The senior administration official added that Britain and the United States are actively talking about what sanctions to broaden, including the possibility of sanctioning legal services in the future.

"Legal services are not on the list. And we made a judgment, at least for now, that if there was a desire to seek due process through a U.S. lawyer, we would allow that to continue," the official said.

"But we're reevaluating, you know, the breadth of these services, sanctions every day."

The announcement came as Europe and the global community commemorate the end of World War II in Europe and the end of fascism.

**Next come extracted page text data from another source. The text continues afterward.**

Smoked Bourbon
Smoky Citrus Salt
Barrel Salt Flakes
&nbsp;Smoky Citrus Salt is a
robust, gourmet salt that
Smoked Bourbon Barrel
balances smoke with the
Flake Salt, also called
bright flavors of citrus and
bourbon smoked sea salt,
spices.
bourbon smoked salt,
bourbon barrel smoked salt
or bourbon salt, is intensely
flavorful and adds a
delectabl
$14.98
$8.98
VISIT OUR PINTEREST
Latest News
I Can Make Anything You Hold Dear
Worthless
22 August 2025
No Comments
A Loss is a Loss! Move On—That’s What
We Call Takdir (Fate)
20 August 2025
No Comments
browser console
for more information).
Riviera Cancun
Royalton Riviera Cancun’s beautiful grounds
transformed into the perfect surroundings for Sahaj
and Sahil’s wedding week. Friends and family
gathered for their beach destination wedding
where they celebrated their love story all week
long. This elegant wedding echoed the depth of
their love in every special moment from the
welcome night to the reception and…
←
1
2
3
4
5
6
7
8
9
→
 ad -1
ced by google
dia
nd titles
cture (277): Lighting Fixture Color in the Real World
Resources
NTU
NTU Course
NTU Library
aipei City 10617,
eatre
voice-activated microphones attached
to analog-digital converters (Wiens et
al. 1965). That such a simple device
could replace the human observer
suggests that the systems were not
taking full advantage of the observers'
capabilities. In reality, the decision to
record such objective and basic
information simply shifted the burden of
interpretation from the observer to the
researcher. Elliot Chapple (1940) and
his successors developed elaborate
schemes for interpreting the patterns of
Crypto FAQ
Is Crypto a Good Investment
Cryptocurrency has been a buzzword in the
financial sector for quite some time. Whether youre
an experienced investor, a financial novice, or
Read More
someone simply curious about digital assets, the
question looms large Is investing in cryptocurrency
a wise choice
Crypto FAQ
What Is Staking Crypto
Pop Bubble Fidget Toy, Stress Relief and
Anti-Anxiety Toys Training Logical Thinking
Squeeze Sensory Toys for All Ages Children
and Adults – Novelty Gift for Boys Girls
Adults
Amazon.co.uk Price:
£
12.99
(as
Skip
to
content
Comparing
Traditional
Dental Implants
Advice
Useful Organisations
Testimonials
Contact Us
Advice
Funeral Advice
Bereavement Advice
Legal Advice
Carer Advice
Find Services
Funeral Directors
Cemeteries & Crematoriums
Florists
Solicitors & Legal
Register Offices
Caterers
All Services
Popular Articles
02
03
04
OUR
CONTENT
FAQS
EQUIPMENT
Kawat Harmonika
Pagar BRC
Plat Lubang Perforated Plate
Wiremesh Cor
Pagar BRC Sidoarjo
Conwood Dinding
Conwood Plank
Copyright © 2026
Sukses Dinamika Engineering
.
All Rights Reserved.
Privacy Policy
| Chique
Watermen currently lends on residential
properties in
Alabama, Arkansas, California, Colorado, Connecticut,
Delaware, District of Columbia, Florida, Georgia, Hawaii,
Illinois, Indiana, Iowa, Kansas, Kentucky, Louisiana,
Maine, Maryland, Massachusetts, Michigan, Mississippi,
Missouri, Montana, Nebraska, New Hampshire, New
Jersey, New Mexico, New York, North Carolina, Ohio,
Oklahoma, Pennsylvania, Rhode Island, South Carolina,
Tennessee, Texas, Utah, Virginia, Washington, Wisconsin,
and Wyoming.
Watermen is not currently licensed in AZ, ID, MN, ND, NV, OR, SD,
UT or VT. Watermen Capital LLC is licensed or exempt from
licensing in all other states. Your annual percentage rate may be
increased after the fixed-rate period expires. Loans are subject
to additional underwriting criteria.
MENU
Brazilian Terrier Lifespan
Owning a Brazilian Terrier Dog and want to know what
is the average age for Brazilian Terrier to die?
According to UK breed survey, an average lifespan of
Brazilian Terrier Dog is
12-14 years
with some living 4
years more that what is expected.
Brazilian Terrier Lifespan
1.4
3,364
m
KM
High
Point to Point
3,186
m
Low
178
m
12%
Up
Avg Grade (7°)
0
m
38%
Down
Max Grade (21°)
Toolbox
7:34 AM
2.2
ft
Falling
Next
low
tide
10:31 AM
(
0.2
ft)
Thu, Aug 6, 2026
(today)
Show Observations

"Through its invasion of and actions in Ukraine since 2014, Russia has violated the international rules-based order, particularly the UN Charter, conceived after the Second World War to spare successive generations from the scourge of war," the leaders of the G7 said in a separate statement.


The leaders said that Zelensky said on the call that Ukraine aims to secure its ability to protect itself in the future and that the country is committed to working with the group to support its economic stability as the country rebuilds.

"We will pursue our ongoing military and defense assistance to the Ukrainian Armed Forces, continue supporting Ukraine in defending its networks against cyber incidents, and expand our cooperation, including on information security," the G7 said.

"We will continue to support Ukraine in increasing its economic and energy security."

The G7 leaders said that their countries will "spare no effort" to hold Russian President Vladimir Putin, as well as the Lukashenko regime in Belarus, accountable for the war in Ukraine.